Written by Kimberly Lloyd
My name is Kimberly Lloyd, and my husband, Bryon, and I have been foster parents since January of 2017. Over the last five years, we have fostered seventeen children ranging in age from newborn to 5 years old. We started out with the intent to provide a safe place for children to live while their parents worked to get them back. We actually did not start out with the intention to adopt, as we already had three biological children at the time. However, we soon realized that we were meant for a much different journey.
Our now nine year old son was our first placement in 2017. He was three years old and came to us as an emergency respite placement that was supposed to just be for the weekend. He was in a foster home with his newborn sister who was born addicted to drugs, which was the reason they had both been removed by CPS. Due to the trauma he had experienced, he was exhibiting behaviors which made CPS decide that he would be better off in a foster home as the youngest child for a while. After a few days, we knew that our son had been sent to us for a reason, and we became his long term placement.
At the time, we were still doing visits with his baby sister as well as his birth mom. It was during this time that I got to know Kim Yancey, the foster mom to our son’s sister. Also during that time, we found out there were three older siblings who lived with their father, Sean Jacquemotte, in San Antonio. A few months into our case, Kim reached out to him and asked if he would be interested in meeting up with us at a park in order for the kids to see each other. We all figured out a mutual time and the kids met. I still remember how excited the three older kids were to meet their younger siblings for the first time. They brought them toys and were so incredibly sweet with them. We knew even then that something pretty special was unfolding.
We met up several times over that summer to let the kids spend time together. Our case lasted eighteen months and ended with their birth mom signing over her rights on both kids in March of 2018. In July of 2018 we adopted our son, and Kim and Greg adopted his sister. We did a joint adoption at the courthouse and had a lot of family and friends there to help us celebrate the day. Sean and the older siblings were there as well. In 2019 their birth mom had a baby boy who was placed in the Yancey house with his sister, and he was recently adopted by them as well.
So, if you’re keeping track, now there are six biological siblings, ranging in age from 15 to 3. Then, if you add in all the other siblings, there are actually 18 children between the three families: the Yanceys’ nine, our six, and Sean’s three. If you were to ask some of the younger kids, they would tell you that all 18 of them are brothers and sisters (sometimes they get a little confused, but it’s easier just to roll with it). Basically, there’s a lot of kids!!
As a foster parent, for me, the idea of family preservation is so important, and so is doing everything possible to help parents be successful in order for their children to go home when their case is done. It is about helping them learn to make the right life decisions, and, in many instances, teaching them how to parent appropriately. Ultimately, if possible, this is the best outcome for children in foster care, and it is something we have worked really hard to do during our years as foster parents. However, this isn’t always the case, and in that event, the next best thing is giving the children a sense of who they are and where they come from through the experience of being raised alongside their biological family.

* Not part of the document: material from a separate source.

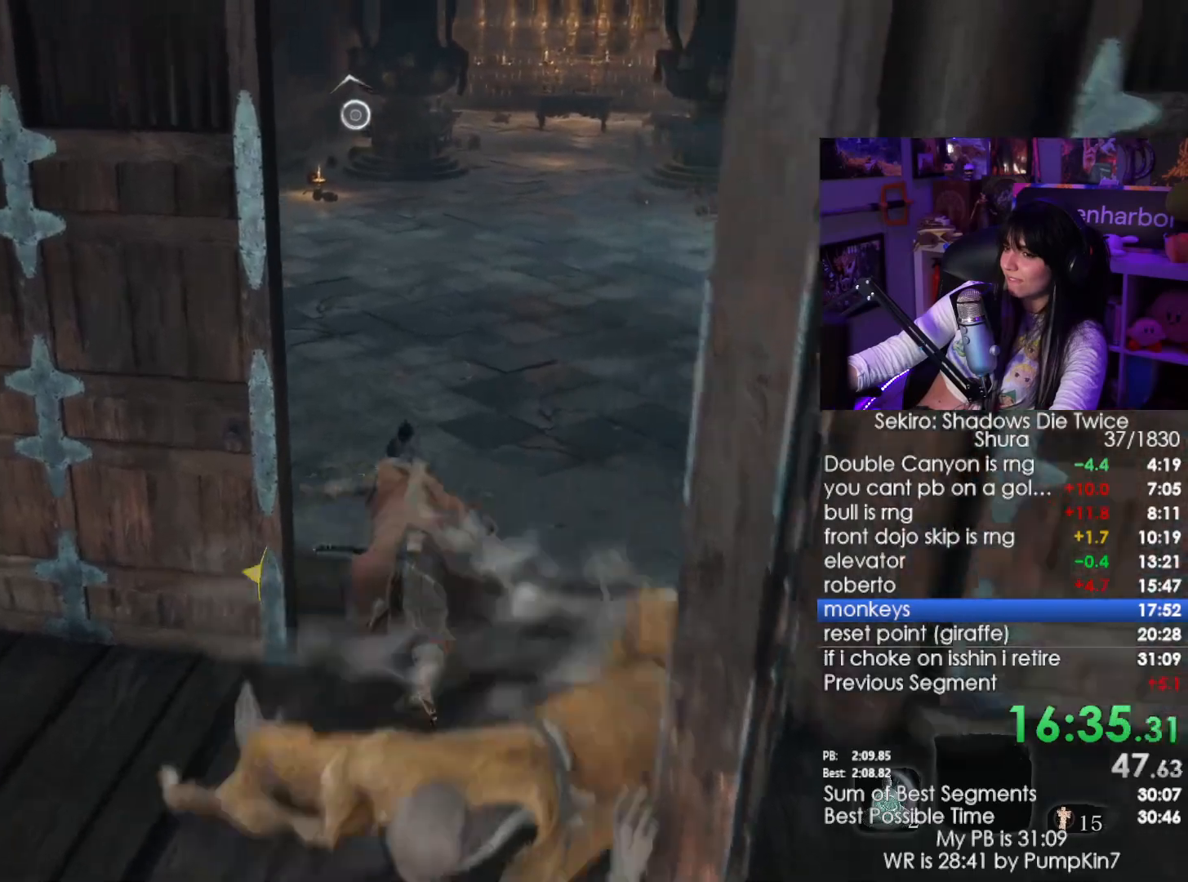
{"keys": ["shift", "w"], "mouse": [], "events": []}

Statistics show that children who are adopted from foster care are better off in the long run knowing who their biological family is and having that connection to who they are. In our situation, we were lucky that all of the adults involved understood how important this was and were dedicated to making sure that those relationships were established. We are also lucky that we all genuinely enjoy spending time with each other, and actually do so much so that Kim and Greg are building a house right down the road from us. Our son will be in 4th grade, and his sister will be starting Kindergarten together at the same elementary school. Sean recently moved a lot closer as well, making it even easier for us to all get together.

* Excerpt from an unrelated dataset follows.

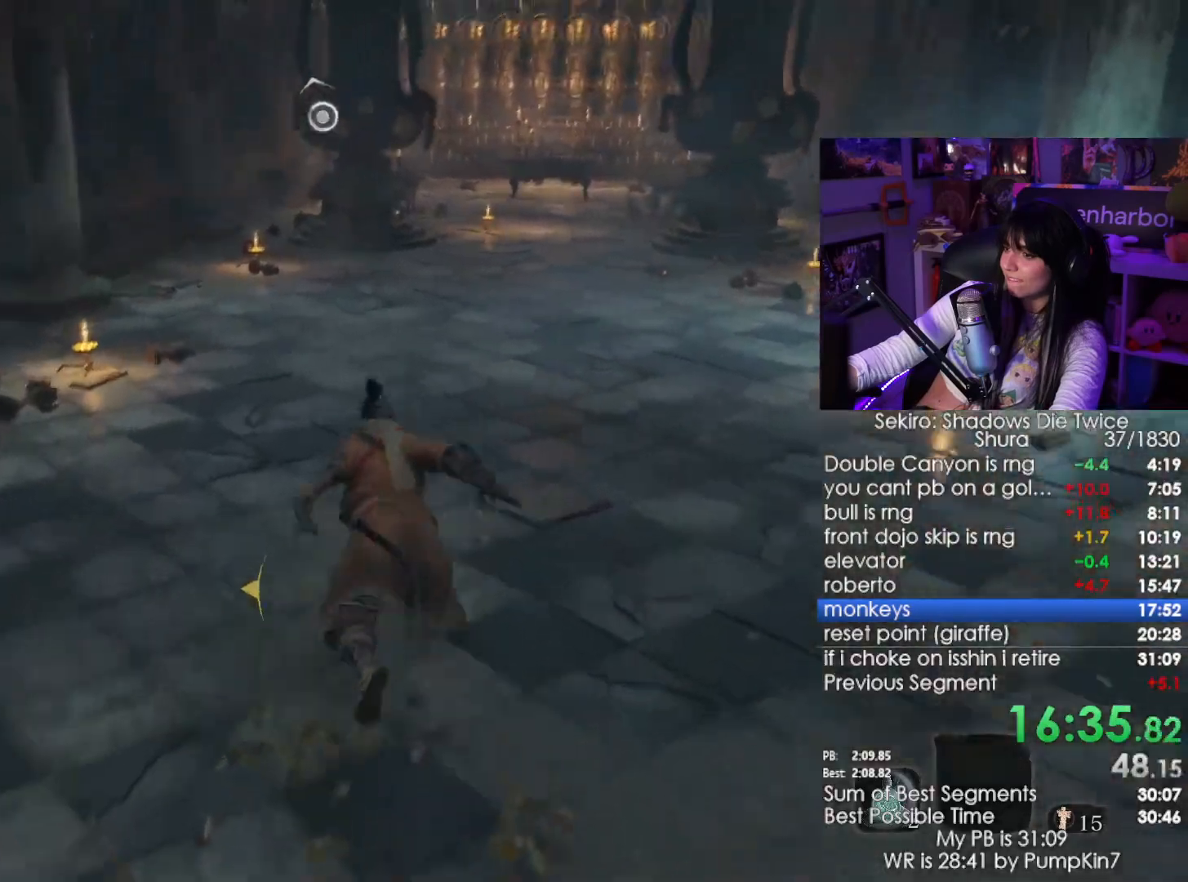
{"keys": ["shift", "w"], "mouse": [], "events": []}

As wonderful as this all is, I would be remiss in not pointing out that there are hard elements as well. We can’t forget that their situation was born from trauma. The hardest thing has to be seeing how that trauma has affected each sibling individually and knowing that it is something they will carry with them for the rest of their lives. As parents we want to fix things and make it better, and sometimes that isn’t so easy. Because of this, one of our biggest prayers is that one day when we are gone, they will still have each other and will always lean on each other. We all knew how important it was from the very beginning for these kids to grow up together and know each other. They are all bonded by blood as well as the shared trauma of their pasts. They can all understand each other in a way we can’t really even grasp.
Now, five years later, after countless birthdays, baptisms and summer Saturdays spent together, we have forged a new kind of family made up of all of us who love these kids and get great joy from seeing them together, smiling and happy just to be with one another. This is our crazy life, and we wouldn’t change it at all!!